2. The film I use is Kodak Ektar 100.
3. My Nikon F2 is my vacation camera.
4. The 4x6 prints from Blue Moon are optical
prints.
5. The MD shoots only RAW.
6. My question is does film have any degradation from processing since it isn’t as realistic as the photos from the MD.
7. But still love the look of film.
8. Flash drives from Blue Moon are JPEG.
9. They are premium scans, for my orders.
Thank all for your help is this discussion…!
6:
You are comparing film scans from the Noritsu S-1800 to images from your digicam on the computer screen.
A good film scan will be low in contrast, slightly desaturated and a bit unsharp. That leaves room for your processing it the way you like it.
A digisnap on the other hand will usually have some sharpening and optimization built into the file, even if you look at the RAW file.
Maybe this accounts for the difference you are seeing.
Are you implying a flash drive vs SD card direct to a computer is an unfair comparison…?
I like to keep things simple, Leica MD 262 for example, and will compare the flash drive of the negatives with the SD card’s digital rendering.Imagine you create a spreadsheet using Excel on your phone. Then you connect the phone to a computer and copy that spreadsheet to a computer. Then you plug in an sd and a flash drive to the computer and copy that file to those devices.
All four copies - phone, computer, flash drive, sd card - should be identical. In properly functioning computer systems, copying or moving a file (which is all a digital image is) will not change its content.
So plugging in a flash drive direct to computer should produce identical results. Your question makes no sense unless there is some defect in your system that modifies file content when you connect one of the devices.
Taking that same file and sending to an optical printer yields a reflective print which will never look the same as a transmissive monitor. The primary colors are different (CMYK or C41 printing vs. RGB monitors, the resolution is different, and unless you've calibrated everything - the color temps and profiles will be different.
I like to keep things simple, Leica MD 262 for example, and will compare the flash drive of the optical prints with the SD card’s digital rendering.
I thought we’d established that the flash drive images are scans from the negatives, not from the prints?

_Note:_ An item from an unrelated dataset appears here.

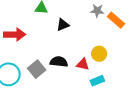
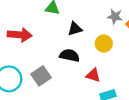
yellow circle: (99, 54) -> (104, 44), moved
black semicircle: (59, 62) -> (69, 55), moved

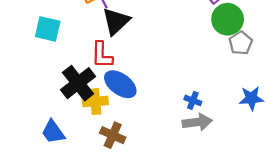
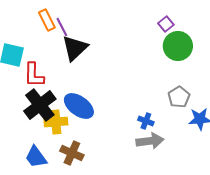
gray pentagon: (241, 43) -> (179, 97), moved
red L-shape: (102, 55) -> (34, 75), moved
blue trapezoid: (53, 132) -> (36, 157), moved

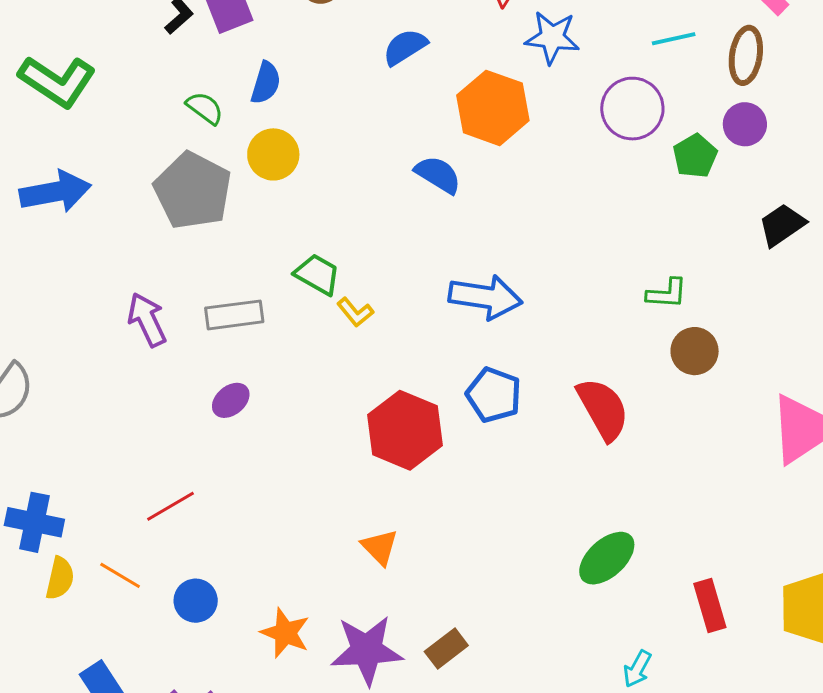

One first step in your understanding should be realising that memory media, capture media and display media are completely different domains. Digital memory media have zero effect on the data stored on the, as long as they work. SD card, flash drive, CD, hard disk, doesn't matter.
Then, it appears you're only using one display medium for all the pictures your talking about: Your computer screen. So no prints are in the equation at all.
Well, a step at a time. I suspect Blue Moon's equipment is very similar to some of the older equipment still in use in this area. But they offer different levels of scanning, at significantly different price levels, for a reason. And once scanning is involved, you're no longer dealing with a straight optical print, but an interpolated "lossy" one via digital workflow, even if the exposing lightsource is relatively simple compared to newer options.
Well, now we're getting there. But direct exposure means a color negative is in place; they can't do that with a color slide positive, which has to be scanned these days, at least in terms of commercial workflow. The whole point when dealing with a lab is to find that sweet spot where your own quality expectations and realistic budget constraints happen to coincide.
Ok, that's about drum scans, which is not what we're talking about here unless you're routinely drum scanning your 36 exp rolls of film at a cost of nearly $2k per roll.
That's about your optical 4x6" prints which as we have established many times now, these are unrelated to the scans you're looking at. So Nora and Ray don't come into play. If you're looking at scans vs. digital captures, just forget about your prints. They're a different story.